Quando a vítima demonstrou desconfiança e informou dificuldades financeiras, começaram as ameaças.
Os criminosos passaram então a exigir R$ 20 mil para não divulgar o conteúdo íntimo nas redes sociais.
O prejuízo da vítima ultrapassou R$ 60 mil.
As investigações apontam que o esquema possuía uma estrutura organizada e divisão internacional de funções.
Segundo a PCPR, o núcleo estrangeiro utilizava números telefônicos com código da Nigéria (+234) e era responsável pela sedução, manipulação e extorsão das vítimas.
Já no Brasil, havia um núcleo financeiro encarregado da lavagem do dinheiro obtido com os golpes.
Os investigados utilizavam contas bancárias de terceiros para receber os valores e depois convertiam os recursos em criptoativos, dificultando o rastreamento.
A Polícia Civil identificou movimentação próxima de R$ 4 milhões em apenas dois meses.
As contas investigadas aparecem vinculadas a diversos boletins de ocorrência registrados em diferentes estados do país.

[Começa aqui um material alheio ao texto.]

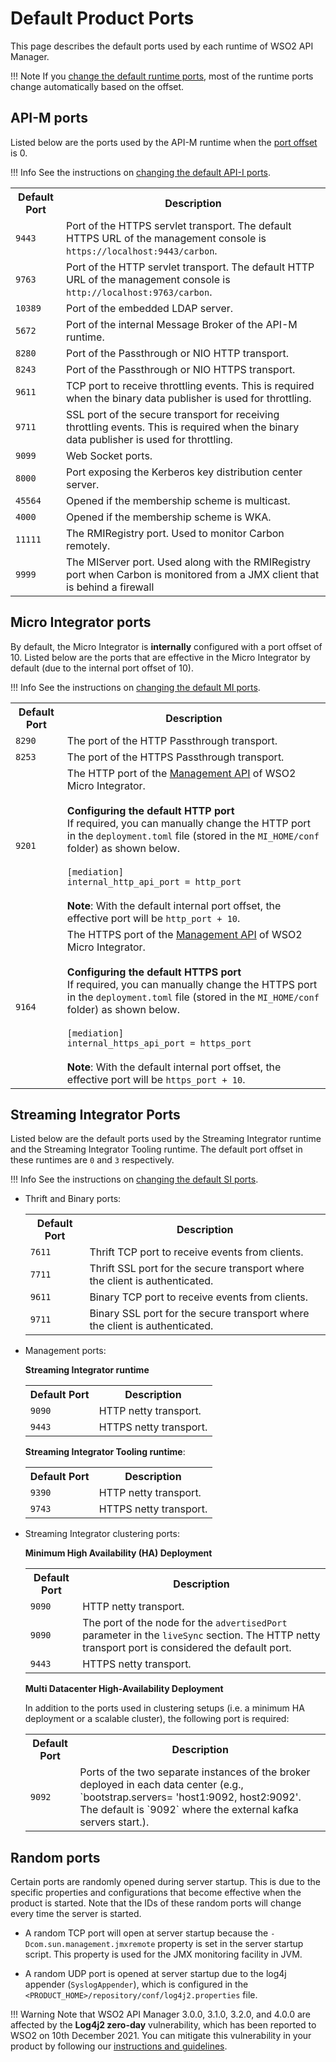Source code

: # Default Product Ports

This page describes the default ports used by each runtime of WSO2 API Manager.

!!! Note
    If you [change the default runtime ports]({{base_path}}/install-and-setup/setup/deployment-best-practices/changing-the-default-ports-with-offset), most of the runtime ports change automatically based on the offset.

## API-M ports

Listed below are the ports used by the API-M runtime when the [port offset]({{base_path}}/install-and-setup/setup/deployment-best-practices/changing-the-default-ports-with-offset/#configuring-the-port-offset) is 0.

!!! Info
    See the instructions on [changing the default API-I ports]({{base_path}}/install-and-setup/setup/deployment-best-practices/changing-the-default-ports-with-offset/#changing-the-default-api-m-ports).

<table>
    <tr>
        <th>
            Default Port
        </th>
        <th>
            Description
        </th>
    </tr>
    <tr>
        <td>
            <code>9443</code>
        </td>
        <td>
            Port of the HTTPS servlet transport. The default HTTPS URL of the management console is <code>https://localhost:9443/carbon</code>.
        </td>
    </tr>
    <tr>
        <td>
            <code>9763</code>
        </td>
        <td>
            Port of the HTTP servlet transport. The default HTTP URL of the management console is <code>http://localhost:9763/carbon</code>.
        </td>
    </tr>
    <tr>
        <td>
            <code>10389</code>
        </td>
        <td>
            Port of the embedded LDAP server.
        </td>
    </tr>
    <tr>
        <td>
            <code>5672</code>
        </td>
        <td>
            Port of the internal Message Broker of the API-M runtime.
        </td>
    </tr>
    <tr>
        <td>
            <code>8280</code>
        </td>
        <td>
            Port of the Passthrough or NIO HTTP transport.
        </td>
    </tr>
    <tr>
        <td>
            <code>8243</code>
        </td>
        <td>
            Port of the Passthrough or NIO HTTPS transport.
        </td>
    </tr>
    <tr>
        <td>
            <code>9611</code>
        </td>
        <td>
            TCP port to receive throttling events. This is required when the binary data publisher is used for throttling.
        </td>
    </tr>
    <tr>
        <td>
            <code>9711</code>
        </td>
        <td>
            SSL port of the secure transport for receiving throttling events. This is required when the binary data publisher is used for throttling.
        </td>
    </tr>
    <tr>
        <td>
            <code>9099</code>
        </td>
        <td>
            Web Socket ports.
        </td>
    </tr>
    <tr>
        <td>
            <code>8000</code>
        </td>
        <td>
            Port exposing the Kerberos key distribution center server.
        </td>
    </tr>
    <tr>
        <td>
            <code>45564</code>
        </td>
        <td>
            Opened if the membership scheme is multicast.
        </td>
    </tr>
    <tr>
        <td>
            <code>4000</code>
        </td>
        <td>
            Opened if the membership scheme is WKA.
        </td>
    </tr>
    <tr>
        <td>
            <code>11111</code>
        </td>
        <td>
            The RMIRegistry port. Used to monitor Carbon remotely.
        </td>
    </tr>
    <tr>
        <td>
            <code>9999</code>
        </td>
        <td>
            The MIServer port. Used along with the RMIRegistry port when Carbon is monitored from a JMX client that is behind a firewall
        </td>
    </tr>
</table>

## Micro Integrator ports

By default, the Micro Integrator is **internally** configured with a port offset of 10. Listed below are the ports that are effective in the Micro Integrator by default (due to the internal port offset of 10).

!!! Info
    See the instructions on [changing the default MI ports]({{base_path}}/install-and-setup/setup/deployment-best-practices/changing-the-default-ports-with-offset/#changing-the-default-mi-ports).

<table>
    <tr>
        <th>
            Default Port
        </th>
        <th>
            Description
        </th>
    </tr>
    <tr>
        <td>
            <code>8290</code>
        </td>
        <td>
            The port of the HTTP Passthrough transport.
        </td>
    </tr>
    <tr>
        <td>
            <code>8253</code>
        </td>
        <td>
            The port of the HTTPS Passthrough transport.
        </td>
    </tr>
    <tr>
        <td>
            <code>9201</code>
        </td>
        <td>
            The HTTP port of the <a href="{{base_path}}/observe/mi-observe/working-with-management-api">Management API</a> of WSO2 Micro Integrator.</br></br>
            <b>Configuring the default HTTP port</b></br>
            If required, you can manually change the HTTP port in the <code>deployment.toml</code> file (stored in the <code>MI_HOME/conf</code> folder) as shown below.</br></br>
            <div>
                <code>[mediation]</code></br>
                <code>internal_http_api_port = http_port </code></br>
            </div></br>
            <b>Note</b>: With the default internal port offset, the effective port will be <code>http_port + 10</code>.
        </td>
    </tr>
    <tr>
        <td>
            <code>9164</code>
        </td>
        <td>
            The HTTPS port of the <a href="{{base_path}}/observe/mi-observe/working-with-management-api">Management API</a> of WSO2 Micro Integrator.</br></br>
            <b>Configuring the default HTTPS port</b></br>
            If required, you can manually change the HTTPS port in the <code>deployment.toml</code> file (stored in the <code>MI_HOME/conf</code> folder) as shown below.</br></br>
            <div>
                <code>[mediation]</code></br>
                <code>internal_https_api_port = https_port </code>
            </div></br>
            <b>Note</b>: With the default internal port offset, the effective port will be <code>https_port + 10</code>.
        </td>
    </tr>
</table>

## Streaming Integrator Ports

Listed below are the default ports used by the Streaming Integrator runtime and the Streaming Integrator Tooling runtime. The default port offset in these runtimes are `0` and `3` respectively.

!!! Info
    See the instructions on [changing the default SI ports]({{base_path}}/install-and-setup/setup/deployment-best-practices/changing-the-default-ports-with-offset/#changing-the-default-si-ports).

-  Thrift and Binary ports:

      <table>
         <tr>
            <th>
                  Default Port
            </th>
            <th>
                  Description
            </th>
         </tr>
         <tr>
            <td>
                  <code>7611</code>
            </td>
            <td>
                  Thrift TCP port to receive events from clients.
            </td>
         </tr>
         <tr>
            <td>
                  <code>7711</code>
            </td>
            <td>
                  Thrift SSL port for the secure transport where the client is authenticated.
            </td>
         </tr>
         <tr>
            <td>
                  <code>9611</code>
            </td>
            <td>
                  Binary TCP port to receive events from clients.
            </td>
         </tr>
         <tr>
            <td>
                  <code>9711 </code>
            </td>
            <td>
                  Binary SSL port for the secure transport where the client is authenticated.
            </td>
         </tr>
      </table>


-  Management ports:

    **Streaming Integrator runtime**

      <table>
         <tr>
            <th>
                  Default Port
            </th>
            <th>
                  Description
            </th>
         </tr>
         <tr>
            <td>
                  <code>9090</code>
            </td>
            <td>
                  HTTP netty transport.
            </td>
         </tr>
         <tr>
            <td>
                  <code>9443</code>
            </td>
            <td>
                  HTTPS netty transport.
            </td>
         </tr>
      </table>

    **Streaming Integrator Tooling runtime**:

      <table>
         <tr>
            <th>
                  Default Port
            </th>
            <th>
                  Description
            </th>
         </tr>
         <tr>
            <td>
                  <code>9390</code>
            </td>
            <td>
                  HTTP netty transport.
            </td>
         </tr>
         <tr>
            <td>
                  <code>9743</code>
            </td>
            <td>
                  HTTPS netty transport.
            </td>
         </tr>
      </table>

-  Streaming Integrator clustering ports:

      **Minimum High Availability (HA) Deployment**

      <table>
         <tr>
            <th>
                  Default Port
            </th>
            <th>
                  Description
            </th>
         </tr>
         <tr>
            <td>
                  <code>9090</code>
            </td>
            <td>
                  HTTP netty transport.
            </td>
         </tr>
         <tr>
            <td>
                  <code>9090</code>
            </td>
            <td>
                  The port of the node for the <code>advertisedPort</code> parameter in the <code>liveSync</code> section. The HTTP netty transport port is considered the default port.
            </td>
         </tr>
         <tr>
            <td>
                  <code>9443</code>
            </td>
            <td>
                  HTTPS netty transport.
            </td>
         </tr>
      </table>

      **Multi Datacenter High-Availability Deployment**

      In addition to the ports used in clustering setups (i.e. a minimum HA deployment or a scalable cluster), the following port is required:

      <table>
         <tr>
            <th>
                  Default Port
            </th>
            <th>
                  Description
            </th>
         </tr>
         <tr>
            <td>
                  <code>9092</code>
            </td>
            <td>
                  Ports of the two separate instances of the broker deployed in each data center (e.g., `bootstrap.servers= 'host1:9092, host2:9092'. The default is `9092` where the external kafka servers start.).
            </td>
         </tr>
      </table>

## Random ports

Certain ports are randomly opened during server startup. This is due to the specific properties and configurations that become effective when the product is started. Note that the IDs of these random ports will change every time the server is started.

-   A random TCP port will open at server startup because the `-Dcom.sun.management.jmxremote` property is set in the server startup script. This property is used for the JMX monitoring facility in JVM.

-   A random UDP port is opened at server startup due to the log4j appender (`SyslogAppender`), which is configured in the `<PRODUCT_HOME>/repository/conf/log4j2.properties` file.

!!! Warning
    Note that WSO2 API Manager 3.0.0, 3.1.0, 3.2.0, and 4.0.0 are affected by the **Log4j2 zero-day** vulnerability, which has been reported to WSO2 on 10th December 2021. You can mitigate this vulnerability in your product by following our [instructions and guidelines](https://docs.wso2.com/pages/viewpage.action?pageId=180948677).
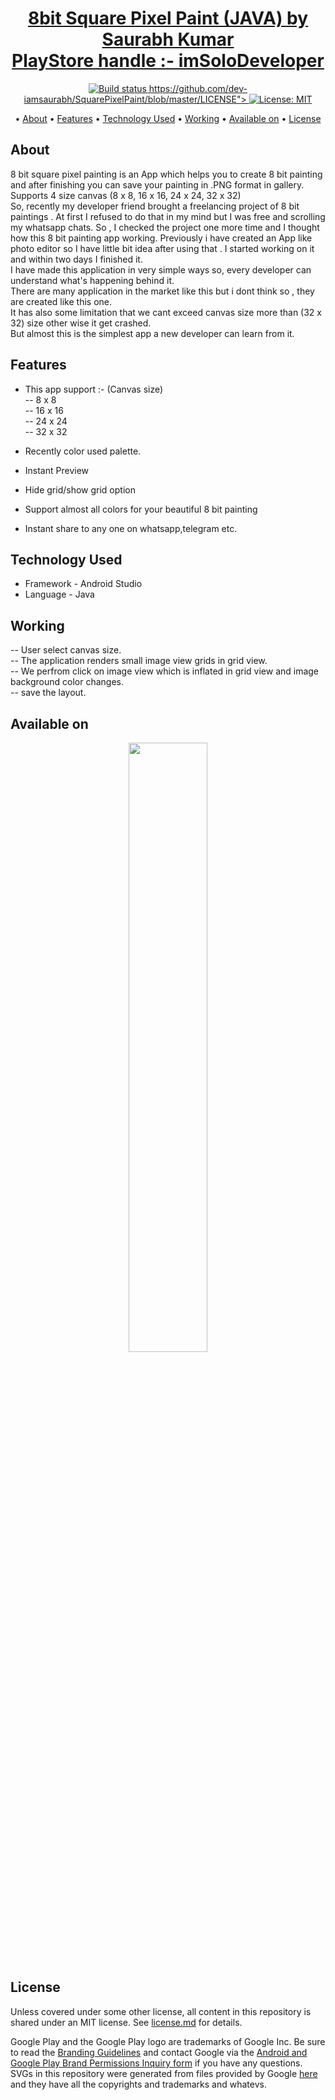 <p>
    <h1 align="center">
        <a href="https://play.google.com/store/apps/details?id=com.mac.squarepixelpaint">
            8bit Square Pixel Paint (JAVA) by Saurabh Kumar<br>PlayStore handle :- imSoloDeveloper
        </a>
    </h1>
</p>


<p align="center">
    <a href="https://play.google.com/store/apps/details?id=com.mac.squarepixelpaint">
        <img src="https://travis-ci.org/steverichey/google-play-badge-svg.svg?branch=master" alt="Build status">
    </a>
    <a href="https://github.com/dev-iamsaurabh/SquarePixelPaint/blob/master/LICENSE">
https://github.com/dev-iamsaurabh/SquarePixelPaint/blob/master/LICENSE">
        <img src="https://img.shields.io/badge/License-MIT-lightgrey.svg" alt="License: MIT">
    </a>
</p>

<p align="center">
  • <a href="#about">About</a>
  • <a href="#features">Features</a>
  • <a href="#technology-used">Technology Used</a>
  • <a href="#working">Working</a>
  • <a href="#available-on">Available on</a>
  • <a href="#license">License</a>


</p>



## About
8 bit square pixel painting is an App which helps you to create 8 bit painting and after finishing you can save your painting in .PNG format in gallery.<br>
Supports 4 size canvas (8 x 8, 16 x 16, 24 x 24, 32 x 32)<br>
So, recently my developer friend brought a freelancing project of 8 bit paintings . At first I refused to do that in my mind but I was free and scrolling my whatsapp
chats. So , I checked the project one more time and I thought how this 8 bit painting app working. Previously i have created an App like photo editor so I have little
bit idea after using that . I started working on it and within two days I finished it.<br>
I have made this application in very simple ways so, every developer can understand what's happening behind it.<br>
There are many application in the market like this but i dont think so , they are created like this one.<br>
It has also some limitation that we cant exceed canvas size more than (32 x 32) size other wise it get crashed.<br>
But almost this is the simplest app  a new developer can learn from it.<br>


## Features
* This app support :- (Canvas size)<br>
-- 8 x 8<br>
-- 16 x 16<br>
-- 24 x 24<br>
-- 32 x 32<br>

* Recently color used palette.<br>
* Instant Preview<br>
* Hide grid/show grid option<br>
* Support almost all colors for your beautiful 8 bit painting
* Instant share to any one on whatsapp,telegram etc.<br>


## Technology Used
* Framework - Android Studio
* Language - Java

## Working
-- User select canvas size.<br>
-- The application renders small image view grids in grid view.<br>
-- We perfrom click on image view which is inflated in grid view and image background color changes.<br>
-- save the layout.<br>



## Available on

<p align="center">
<a href="https://play.google.com/store/apps/details?id=com.mac.squarepixelpaint">
<img src="https://cdn.jsdelivr.net/gh/dev-iamsaurabh/BMICalculator/play.svg" width="50%">
</a>
</p>


## License

Unless covered under some other license, all content in this repository is shared under an MIT license. See [license.md](./license.md) for details.

Google Play and the Google Play logo are trademarks of Google Inc. Be sure to read the [Branding Guidelines](https://developer.android.com/distribute/tools/promote/brand.html) and contact Google via the [Android and Google Play Brand Permissions Inquiry form](https://support.google.com/googleplay/contact/brand_developer) if you have any questions. SVGs in this repository were generated from files provided by Google [here](https://play.google.com/intl/en_us/badges/) and they have all the copyrights and trademarks and whatevs.

  
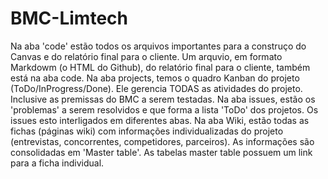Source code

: # BMC-Limtech
Na aba 'code' estão todos os arquivos importantes para a construço do Canvas e do relatório final para o cliente.
Um arquvio, em formato Markdowm (o HTML do Github), do relatório final para o cliente, também está na aba code.
Na aba projects, temos o quadro Kanban do projeto (ToDo/InProgress/Done). Ele gerencia TODAS as atividades do projeto. Inclusive as premissas do BMC a serem testadas.
Na aba issues, estão os 'problemas' a serem resolvidos e que forma a lista 'ToDo' dos projetos. Os issues esto interligados em diferentes abas.
Na aba Wiki, estão todas as fichas (páginas wiki) com informações individualizadas do projeto (entrevistas, concorrentes, competidores, parceiros). As informações são consolidadas em 'Master table'. As tabelas master table possuem um link para a ficha individual.
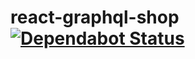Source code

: # react-graphql-shop [![Dependabot Status](https://badgen.net/dependabot/katebeavis/react-graphql-shop/224521818?icon=dependabot)](https://app.dependabot.com/accounts/katebeavis/repos/224521818)
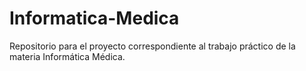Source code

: # Informatica-Medica
Repositorio para el proyecto correspondiente al trabajo práctico de la materia Informática Médica.
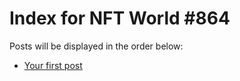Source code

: # Index for NFT World #864
Posts will be displayed in the order below:

- [Your first post](./001-first.md)

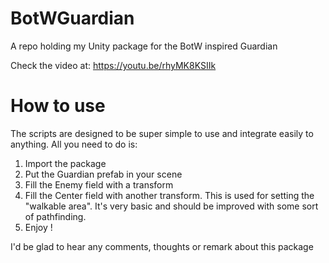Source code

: # BotWGuardian
A repo holding my Unity package for the BotW inspired Guardian

Check the video at: https://youtu.be/rhyMK8KSIIk


# How to use

The scripts are designed to be super simple to use and integrate easily to anything. All you need to do is: 
1. Import the package 
1. Put the Guardian prefab in your scene
1. Fill the Enemy field with a transform
1. Fill the Center field with another transform. This is used for setting the "walkable area". It's very basic and should be improved with some sort of pathfinding. 
1. Enjoy ! 

I'd be glad to hear any comments, thoughts or remark about this package 
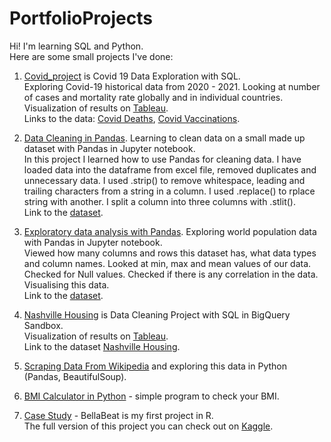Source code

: # PortfolioProjects
Hi! I'm learning SQL and Python.  
Here are some small projects I've done:   

1. [Covid_project](https://github.com/Anna-Roman/PortfolioProjects/blob/main/Covid_project.sql)  is Covid 19 Data Exploration with SQL.    
Exploring Covid-19 historical data from 2020 - 2021. Looking at number of cases and mortality rate globally and in individual countries.  
   Visualization of results on [Tableau](https://public.tableau.com/views/Covid-19project_16998987305370/Dashboard1?:language=en-US&:sid=&:display_count=n&:origin=viz_share_link).    
   Links to the data: [Covid Deaths](https://github.com/AlexTheAnalyst/PortfolioProjects/blob/main/CovidDeaths.xlsx), [Covid Vaccinations](https://github.com/AlexTheAnalyst/PortfolioProjects/blob/main/CovidVaccinations.xlsx).  
     
3. [Data Cleaning in Pandas](https://github.com/Anna-Roman/PortfolioProjects/blob/main/Data_Cleaning_in_Pandas.ipynb). Learning to clean data on a small made up dataset with Pandas in Jupyter notebook.  
   In this project I learned how to use Pandas for cleaning data. I have loaded data into the dataframe from excel file, removed duplicates and unnecessary data. I used .strip() to remove whitespace, leading and trailing characters from a string in a column.  I used .replace() to rplace string with another. I split a column into three columns with .stlit().   
   Link to the [dataset](https://github.com/AlexTheAnalyst/PandasYouTubeSeries/blob/main/Customer%20Call%20List.xlsx).
        
4. [Exploratory data analysis with Pandas](https://github.com/Anna-Roman/PortfolioProjects/blob/main/Exploratory_Data_Analysis_in_Pandas.ipynb). Exploring world population data with Pandas in Jupyter notebook.    
Viewed how many columns  and rows this dataset has, what data types and column names. Looked at min, max and mean values of our data. Checked for Null values. Checked if there is any correlation in the data. Visualising this data.  
   Link to the [dataset](https://github.com/AlexTheAnalyst/PandasYouTubeSeries/blob/main/world_population.csv).
     
6. [Nashville Housing](https://github.com/Anna-Roman/PortfolioProjects/blob/main/Nashville%20Housing%20-%20Data%20Cleaning%20Project) is Data Cleaning Project with SQL in BigQuery Sandbox.  
    Visualization of results on [Tableau](https://public.tableau.com/views/nashville_housing/Dashboard1?:language=en-US&:sid=&:display_count=n&:origin=viz_share_link).  
   Link to the dataset [Nashville Housing](https://github.com/AlexTheAnalyst/PortfolioProjects/blob/main/Nashville%20Housing%20Data%20for%20Data%20Cleaning.xlsx).
     
7. [Scraping Data From Wikipedia](https://github.com/Anna-Roman/PortfolioProjects/blob/main/Scraping_from_Wiki_and_%20explore.ipynb) and exploring this data in Python (Pandas, BeautifulSoup).
     
8. [BMI Calculator in Python](https://github.com/Anna-Roman/PortfolioProjects/blob/main/bmi.py) - simple program to check your BMI.
     
9. [Case Study](https://github.com/Anna-Roman/PortfolioProjects/blob/main/case_study_in_r.R) - BellaBeat is my first project in R.  
    The full version of this project you can check out on [Kaggle](https://www.kaggle.com/code/annar0man/bellabeat-case-study).  
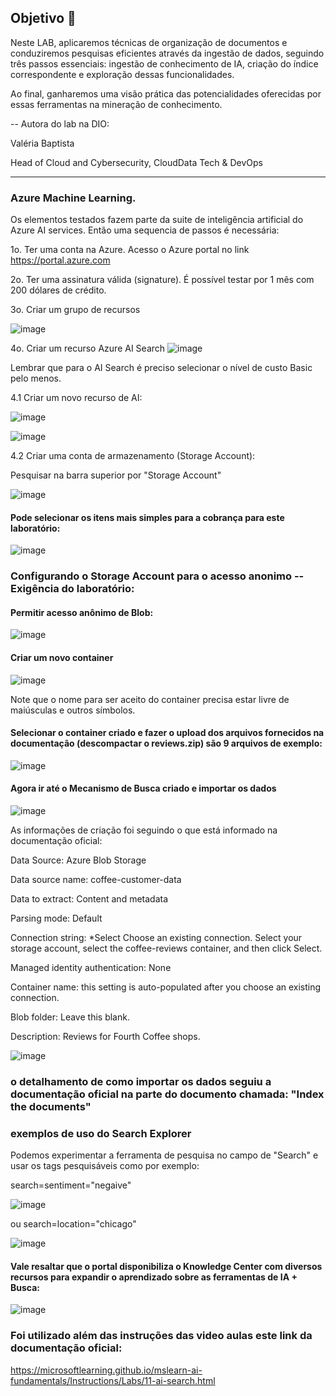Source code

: ## Objetivo 🎯
Neste LAB, aplicaremos técnicas de organização de documentos e conduziremos pesquisas eficientes através da ingestão de dados, seguindo três passos essenciais: ingestão de conhecimento de IA, criação do índice correspondente e exploração dessas funcionalidades. 

Ao final, ganharemos uma visão prática das potencialidades oferecidas por essas ferramentas na mineração de conhecimento.

-- Autora do lab na DIO: 

Valéria Baptista

Head of Cloud and Cybersecurity, CloudData Tech & DevOps

---

### Azure Machine Learning.

Os elementos testados fazem parte da suite de inteligência artificial do Azure AI services. 
Então uma sequencia de passos é necessária:

1o. Ter uma conta na Azure. Acesso o  Azure portal no link https://portal.azure.com

2o. Ter uma assinatura válida (signature). É possível testar por 1 mês com 200 dólares de crédito.

3o. Criar um grupo de recursos

![image](https://github.com/toniacprado/DIO-Trabalhando-com-Machine-Learning-na-Pratica-no-Azure-ML/assets/105946569/2f5b7b4c-d3ee-49d4-9844-b015d6f59c2e)


4o. Criar um recurso Azure AI Search
![image](https://github.com/toniacprado/DIO-Azure-Cognitive-Search-Utilizando-AI-Search-para-indexacao-e-consulta-de-Dados/assets/105946569/95c32312-f10f-421c-b95c-4d32de66f910)

Lembrar que para o AI Search é preciso selecionar o nível de custo Basic pelo menos.

4.1 Criar um novo recurso de AI:

![image](https://github.com/toniacprado/DIO-Azure-Cognitive-Search-Utilizando-AI-Search-para-indexacao-e-consulta-de-Dados/assets/105946569/54459e0a-0a47-4548-89f6-85d2b07e4b90)

![image](https://github.com/toniacprado/DIO-Azure-Cognitive-Search-Utilizando-AI-Search-para-indexacao-e-consulta-de-Dados/assets/105946569/1ed61fbc-cc7d-48f6-8ec3-596e34e2e69c)

4.2 Criar uma conta de armazenamento (Storage Account):

Pesquisar na barra superior por "Storage Account"

![image](https://github.com/toniacprado/DIO-Azure-Cognitive-Search-Utilizando-AI-Search-para-indexacao-e-consulta-de-Dados/assets/105946569/49389192-3381-457e-b384-cebd6a64e5b7)

#### Pode selecionar os itens mais simples para a cobrança para este laboratório:

![image](https://github.com/toniacprado/DIO-Azure-Cognitive-Search-Utilizando-AI-Search-para-indexacao-e-consulta-de-Dados/assets/105946569/a6bc7cdf-0e28-451a-bfbf-dda03718a49b)

### Configurando o Storage Account para o acesso anonimo -- Exigência do laboratório:

#### Permitir acesso anônimo de Blob:

![image](https://github.com/toniacprado/DIO-Azure-Cognitive-Search-Utilizando-AI-Search-para-indexacao-e-consulta-de-Dados/assets/105946569/537dfd97-a24a-4fcb-ab35-afd2308afc73)

#### Criar um novo container

![image](https://github.com/toniacprado/DIO-Azure-Cognitive-Search-Utilizando-AI-Search-para-indexacao-e-consulta-de-Dados/assets/105946569/9d0bc3ae-6741-47b3-a7da-8cf1a4f475b1)

Note que o nome para ser aceito do container precisa estar livre de maiúsculas e outros símbolos.

#### Selecionar o container criado e fazer o upload dos arquivos fornecidos na documentação (descompactar o reviews.zip) são 9 arquivos de exemplo:

![image](https://github.com/toniacprado/DIO-Azure-Cognitive-Search-Utilizando-AI-Search-para-indexacao-e-consulta-de-Dados/assets/105946569/c7706340-0c6e-4802-94f9-5de95208f43c)

#### Agora ir até o Mecanismo de Busca criado e importar os dados

![image](https://github.com/toniacprado/DIO-Azure-Cognitive-Search-Utilizando-AI-Search-para-indexacao-e-consulta-de-Dados/assets/105946569/7f4843ef-25cd-46ea-b9ec-a1e7d8e9a09d)

As informações de criação foi seguindo o que está informado na documentação oficial:

Data Source: Azure Blob Storage

Data source name: coffee-customer-data

Data to extract: Content and metadata

Parsing mode: Default

Connection string: *Select Choose an existing connection. Select your storage account, select the coffee-reviews container, and then click Select.

Managed identity authentication: None

Container name: this setting is auto-populated after you choose an existing connection.

Blob folder: Leave this blank.

Description: Reviews for Fourth Coffee shops.


![image](https://github.com/toniacprado/DIO-Azure-Cognitive-Search-Utilizando-AI-Search-para-indexacao-e-consulta-de-Dados/assets/105946569/b3992f7c-1d72-49b6-92f2-9b033f248bf9)

### o detalhamento de como importar os dados seguiu a documentação oficial na parte do documento chamada: "Index the documents"


### exemplos de uso do Search Explorer

Podemos experimentar a ferramenta de pesquisa no campo de "Search" e usar os tags pesquisáveis como por exemplo:

search=sentiment="negaive"

![image](https://github.com/toniacprado/DIO-Azure-Cognitive-Search-Utilizando-AI-Search-para-indexacao-e-consulta-de-Dados/assets/105946569/33c468a1-d359-4838-9935-91854c99b5ec)


ou search=location="chicago"


![image](https://github.com/toniacprado/DIO-Azure-Cognitive-Search-Utilizando-AI-Search-para-indexacao-e-consulta-de-Dados/assets/105946569/92b1f999-fe11-4239-8d86-c1fd2f11fee8)


#### Vale resaltar que o portal disponibiliza o Knowledge Center com diversos recursos para expandir o aprendizado sobre as ferramentas de IA + Busca:


![image](https://github.com/toniacprado/DIO-Azure-Cognitive-Search-Utilizando-AI-Search-para-indexacao-e-consulta-de-Dados/assets/105946569/de84218d-5919-49fc-b1ea-30cb4e62ef72)


### Foi utilizado além das instruções das video aulas este link da documentação oficial: 


https://microsoftlearning.github.io/mslearn-ai-fundamentals/Instructions/Labs/11-ai-search.html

A PCPR estima que ao menos 20 pessoas tenham sido vítimas do mesmo esquema criminoso.
A operação conta com apoio do Laboratório de Operações Cibernéticas do Ministério da Justiça (CIBERLAB) e das polícias civis do Espírito Santo, Goiás, Maranhão, Paraíba e Rio Grande do Norte.
Os investigados poderão responder por extorsão qualificada, organização criminosa transnacional e lavagem de dinheiro, crimes cujas penas podem ultrapassar 20 anos de prisão.